I want to tell a different story.
This is a story about connection and creativity on behalf of an organization started decades ago, in the wake of the aftermath of World War II.
The Marshall Memorial Fellowship is a bit like a foreign exchange program for adults. It’s a Transatlantic partnership which provides participants a month-long cross-continental experience. It was designed to facilitate social, cultural, and personal connections between countries.
In short, it was meant to bring ordinary people together to discourage us from ever wanting to harm one another again.
Cleveland has a unique connection to the MMF as one of a handful of satellite sites in the U.S. In addition, accepted nominees from the area have their travels fully funded through a grant from The Cleveland Foundation, one of the area’s largest and highly respected nonprofits. Participants have described the experience as life-changing, and to have such an opportunity paid in full, well, they are grateful indeed.
So grateful that several years ago, when The Cleveland Foundation celebrated its 100th birthday, MMF alumni commissioned me to create a special piece of artwork to express their gratitude.
This piece has been on my mind lately. I’m proud of it from an artistic standpoint, but more importantly, I’m proud of what it represents: collaboration, connection, diversity. The world feels terribly divisive lately. Worse, there are people who profit personally, politically, and financially from those divisions.
As an artist, a writer, I’m not particularly adept at mending societal ills. But whenever I think about them, I come back to the simple ideas behind the MMF. How can we create shared experiences among a diverse group of people? How can we encourage empathy?
It’s as simple as that, and yet as difficult.
Of course this is all made even more challenging right now due to the pandemic. Even the MMF is on hold.
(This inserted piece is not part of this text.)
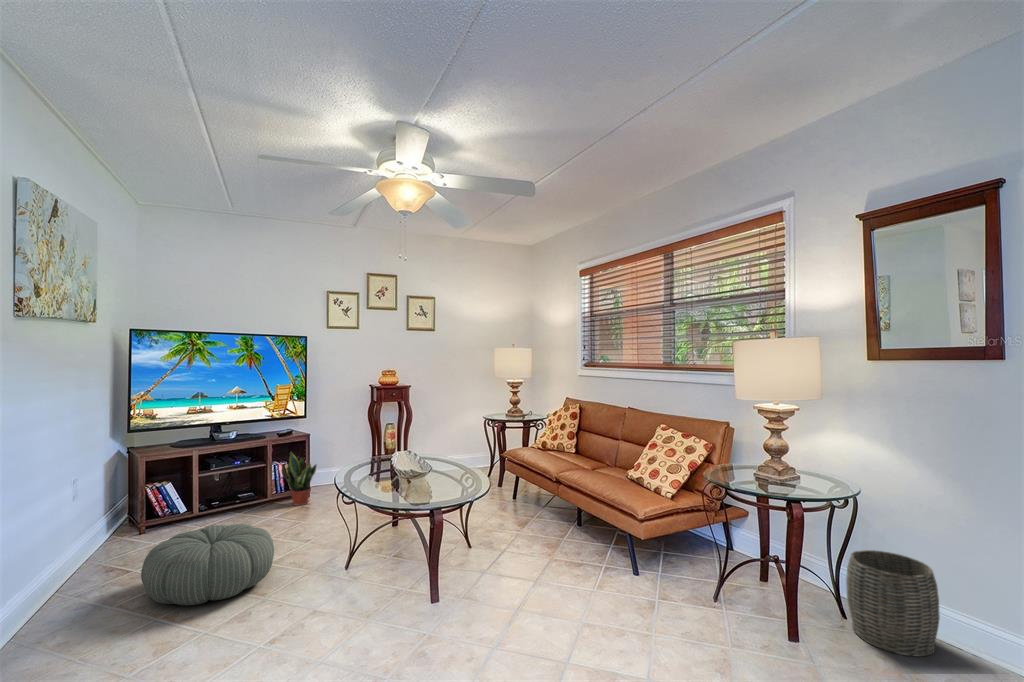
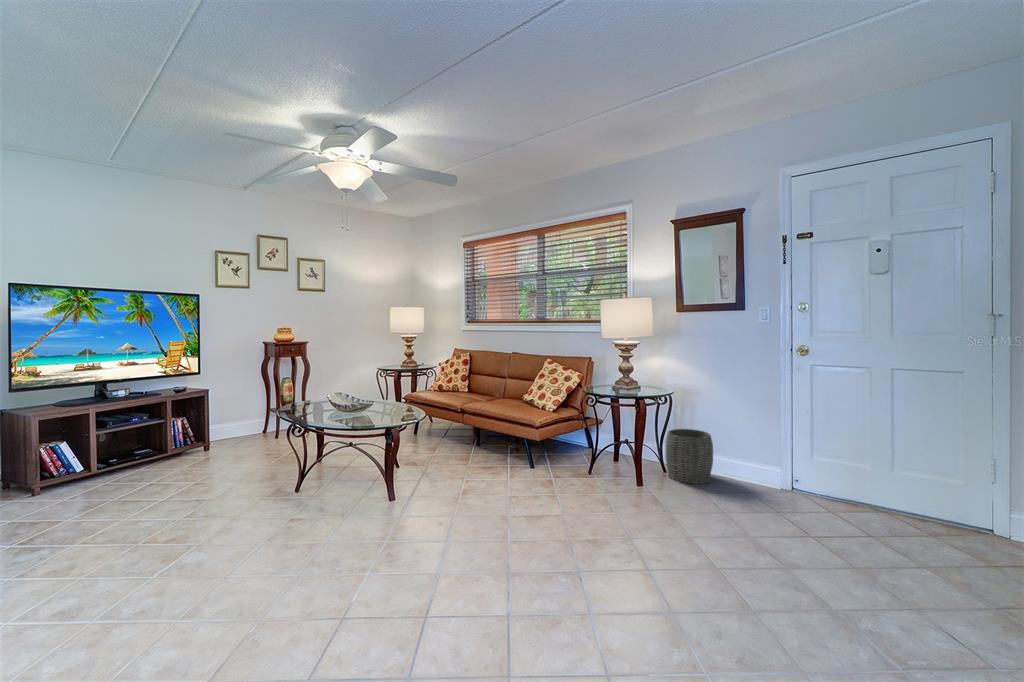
potted plant: present [282,453,317,506] -> none [189,405,223,457]
pouf: present [141,524,274,605] -> none [101,466,236,539]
And yet, if you look at it from a different perspective, the pandemic has also given us the unique opportunity to have a shared experience. I may not be experiencing exactly what you are, or what anyone else is – but our feelings are rooted in the same apprehension. We’re concerned about our health. We’re concerned about our families. We’re concerned about our future. Surely it all counts for something?
We often look to political figures to provide answers, but the only way to solve the problems we’re facing is to collectively do the work. Build the connections. Create the unity we want – need – to see in the world. Collaborate on a local, national, and global scale. Person to person, across social, cultural, political, religious, and ethnic divides. Ordinary people, ordinary conversations, together.
What does this all look like during a pandemic? I don’t know, but collectively we do. More importantly, it doesn’t take a program like the MMF to do the work.